-- START Given data --

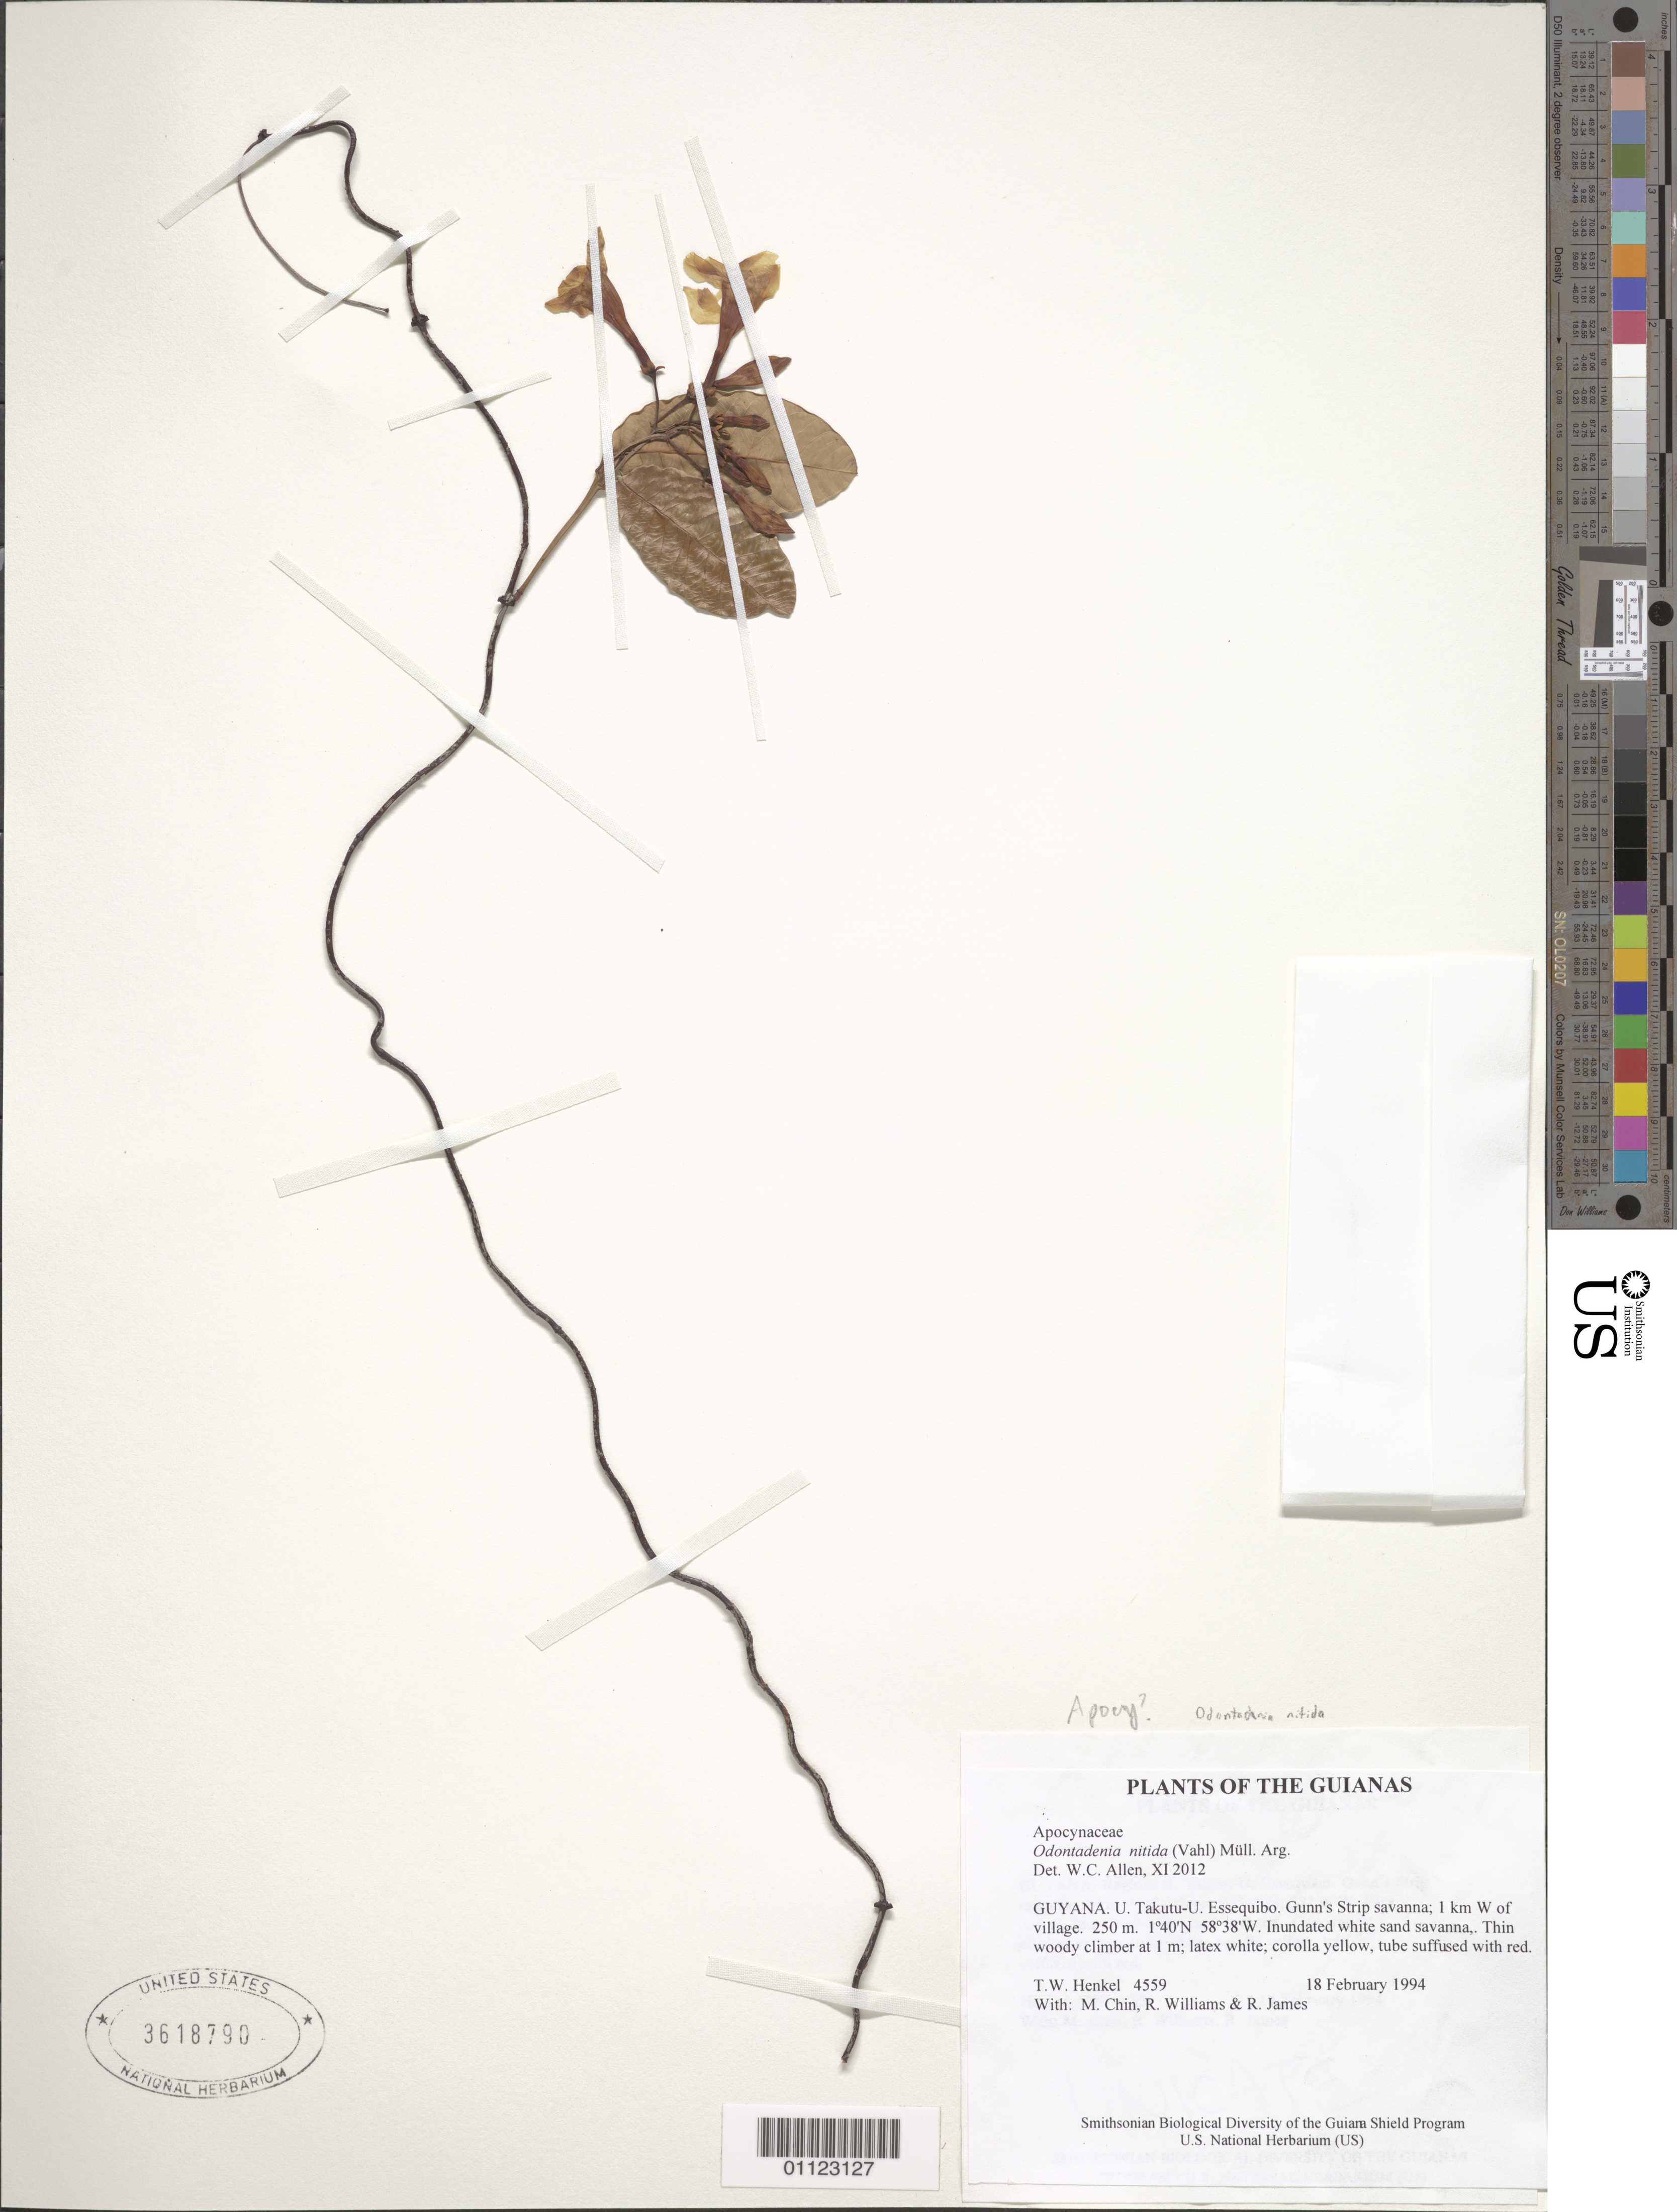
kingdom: Plantae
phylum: Tracheophyta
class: Magnoliopsida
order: Gentianales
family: Apocynaceae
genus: Odontadenia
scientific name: Odontadenia nitida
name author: (Vahl) Müll. Arg.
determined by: Allen, W. C., (UNITED STATES)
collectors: T. Henkel, M. Chin, R. Williams & R. James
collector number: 4559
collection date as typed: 18 February 1994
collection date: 1994-02-18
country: Guyana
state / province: U. Takutu-U. Essequibo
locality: Gunn's Strip savanna; 1 km W of village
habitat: Inundated white sand savanna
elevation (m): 250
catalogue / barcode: US 3618790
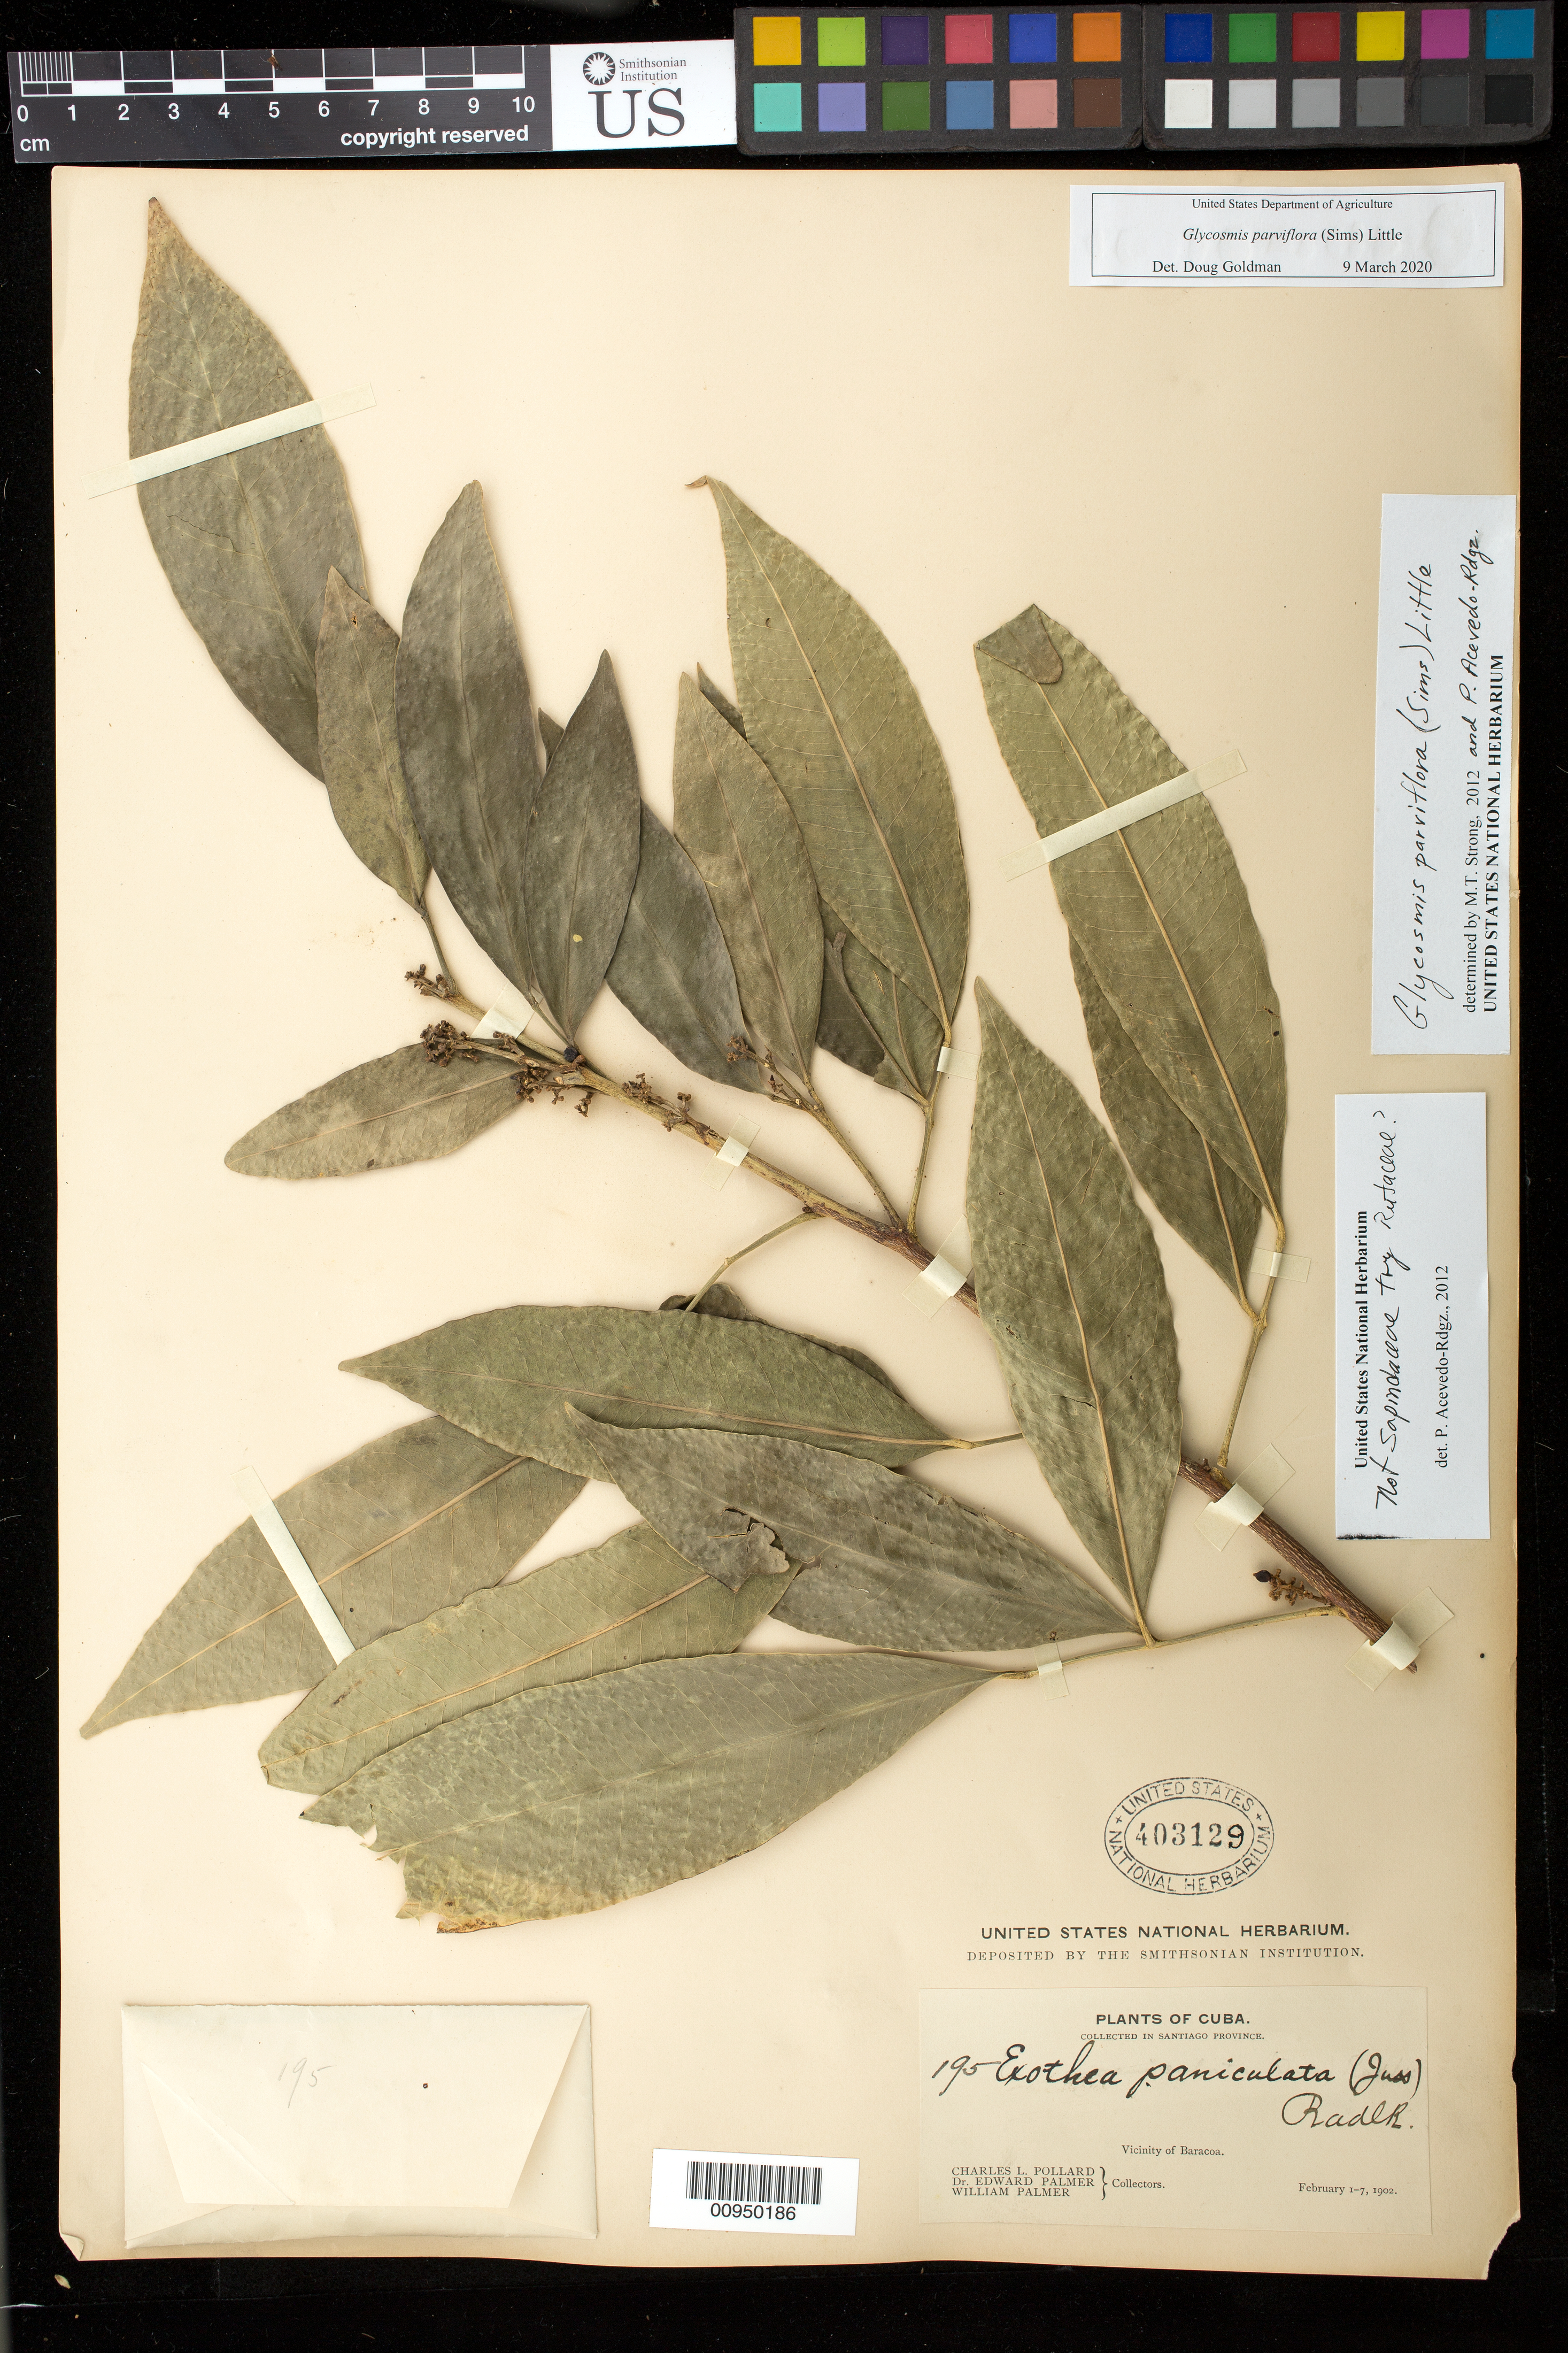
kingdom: Plantae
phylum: Tracheophyta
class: Magnoliopsida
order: Sapindales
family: Rutaceae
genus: Glycosmis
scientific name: Glycosmis parviflora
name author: (Sims) Little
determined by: Acevedo-Rodríguez, P.; Strong, M. T.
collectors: C. L. Pollard, E. Palmer & W. Palmer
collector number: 195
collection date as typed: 01 Feb 1902 to 07 Feb 1902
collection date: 1902-02-01/1902-02-07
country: Cuba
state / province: Santiago de Cuba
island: Cuba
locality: Vicinity of Baracoa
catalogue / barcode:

-- END Given data --

Task objective
Copy all the rows above exactly, leaving the pictures out of your answer.

Completed task
kingdom: Plantae
phylum: Tracheophyta
class: Magnoliopsida
order: Gentianales
family: Apocynaceae
genus: Odontadenia
scientific name: Odontadenia nitida
name author: (Vahl) Müll. Arg.
determined by: Allen, W. C., (UNITED STATES)
collectors: T. Henkel, M. Chin, R. Williams & R. James
collector number: 4559
collection date as typed: 18 February 1994
collection date: 1994-02-18
country: Guyana
state / province: U. Takutu-U. Essequibo
locality: Gunn's Strip savanna; 1 km W of village
habitat: Inundated white sand savanna
elevation (m): 250
catalogue / barcode: US 3618790
kingdom: Plantae
phylum: Tracheophyta
class: Magnoliopsida
order: Sapindales
family: Rutaceae
genus: Glycosmis
scientific name: Glycosmis parviflora
name author: (Sims) Little
determined by: Acevedo-Rodríguez, P.; Strong, M. T.
collectors: C. L. Pollard, E. Palmer & W. Palmer
collector number: 195
collection date as typed: 01 Feb 1902 to 07 Feb 1902
collection date: 1902-02-01/1902-02-07
country: Cuba
state / province: Santiago de Cuba
island: Cuba
locality: Vicinity of Baracoa
catalogue / barcode:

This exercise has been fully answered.